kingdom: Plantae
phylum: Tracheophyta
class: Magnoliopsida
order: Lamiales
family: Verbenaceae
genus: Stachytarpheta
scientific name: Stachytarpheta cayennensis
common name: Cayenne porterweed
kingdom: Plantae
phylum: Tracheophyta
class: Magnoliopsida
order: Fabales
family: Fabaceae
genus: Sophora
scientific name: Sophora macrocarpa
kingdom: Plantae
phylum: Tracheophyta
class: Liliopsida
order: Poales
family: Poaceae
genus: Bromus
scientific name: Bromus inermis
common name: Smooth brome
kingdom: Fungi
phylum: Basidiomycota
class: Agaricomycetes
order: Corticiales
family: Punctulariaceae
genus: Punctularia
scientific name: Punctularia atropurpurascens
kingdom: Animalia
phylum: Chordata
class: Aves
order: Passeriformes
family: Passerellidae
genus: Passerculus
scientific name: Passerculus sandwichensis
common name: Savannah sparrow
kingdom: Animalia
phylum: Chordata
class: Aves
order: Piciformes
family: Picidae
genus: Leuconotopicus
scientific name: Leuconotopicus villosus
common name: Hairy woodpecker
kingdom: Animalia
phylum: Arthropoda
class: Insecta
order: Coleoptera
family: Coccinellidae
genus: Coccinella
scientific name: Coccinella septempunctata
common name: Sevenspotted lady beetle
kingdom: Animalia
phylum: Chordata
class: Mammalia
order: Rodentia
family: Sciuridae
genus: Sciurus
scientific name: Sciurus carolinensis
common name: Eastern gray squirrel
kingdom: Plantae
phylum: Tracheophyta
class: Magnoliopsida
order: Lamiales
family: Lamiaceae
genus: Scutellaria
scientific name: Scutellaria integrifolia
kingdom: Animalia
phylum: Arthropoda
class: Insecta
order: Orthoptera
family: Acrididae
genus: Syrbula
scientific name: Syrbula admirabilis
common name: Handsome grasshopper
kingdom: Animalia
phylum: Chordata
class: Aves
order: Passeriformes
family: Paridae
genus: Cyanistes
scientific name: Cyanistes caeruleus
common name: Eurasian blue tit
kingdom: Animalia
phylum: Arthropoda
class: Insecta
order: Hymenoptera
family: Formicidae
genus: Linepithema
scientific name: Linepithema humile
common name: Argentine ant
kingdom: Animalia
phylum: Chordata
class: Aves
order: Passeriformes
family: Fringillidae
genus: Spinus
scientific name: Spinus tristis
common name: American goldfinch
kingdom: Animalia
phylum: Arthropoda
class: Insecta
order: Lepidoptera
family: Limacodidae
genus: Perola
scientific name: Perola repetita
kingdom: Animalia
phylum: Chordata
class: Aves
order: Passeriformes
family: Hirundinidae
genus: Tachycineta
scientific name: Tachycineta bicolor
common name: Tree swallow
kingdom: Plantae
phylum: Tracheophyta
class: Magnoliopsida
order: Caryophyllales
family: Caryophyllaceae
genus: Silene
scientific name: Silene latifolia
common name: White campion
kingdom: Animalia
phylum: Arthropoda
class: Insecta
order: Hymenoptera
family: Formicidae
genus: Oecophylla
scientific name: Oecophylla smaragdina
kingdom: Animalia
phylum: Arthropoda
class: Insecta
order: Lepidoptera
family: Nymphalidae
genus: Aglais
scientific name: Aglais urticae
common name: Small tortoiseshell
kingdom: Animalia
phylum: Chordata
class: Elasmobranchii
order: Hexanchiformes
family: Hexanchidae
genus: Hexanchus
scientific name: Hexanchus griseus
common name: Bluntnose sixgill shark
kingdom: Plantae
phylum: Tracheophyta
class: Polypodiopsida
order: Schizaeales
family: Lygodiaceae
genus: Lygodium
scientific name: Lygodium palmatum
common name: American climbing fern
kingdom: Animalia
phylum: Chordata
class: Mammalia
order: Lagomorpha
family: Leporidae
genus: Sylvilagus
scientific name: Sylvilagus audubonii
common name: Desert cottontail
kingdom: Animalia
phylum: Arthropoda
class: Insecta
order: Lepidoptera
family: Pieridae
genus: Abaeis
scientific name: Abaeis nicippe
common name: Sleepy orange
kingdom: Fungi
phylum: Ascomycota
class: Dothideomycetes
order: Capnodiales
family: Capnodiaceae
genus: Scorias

Exercise
Update the entries from the first line through the line with "genus: Passerculus", writing every line again with "common name" changed to "vernacular name" and nothing else altered.

The output
kingdom: Plantae
phylum: Tracheophyta
class: Magnoliopsida
order: Lamiales
family: Verbenaceae
genus: Stachytarpheta
scientific name: Stachytarpheta cayennensis
vernacular name: Cayenne porterweed
kingdom: Plantae
phylum: Tracheophyta
class: Magnoliopsida
order: Fabales
family: Fabaceae
genus: Sophora
scientific name: Sophora macrocarpa
kingdom: Plantae
phylum: Tracheophyta
class: Liliopsida
order: Poales
family: Poaceae
genus: Bromus
scientific name: Bromus inermis
vernacular name: Smooth brome
kingdom: Fungi
phylum: Basidiomycota
class: Agaricomycetes
order: Corticiales
family: Punctulariaceae
genus: Punctularia
scientific name: Punctularia atropurpurascens
kingdom: Animalia
phylum: Chordata
class: Aves
order: Passeriformes
family: Passerellidae
genus: Passerculus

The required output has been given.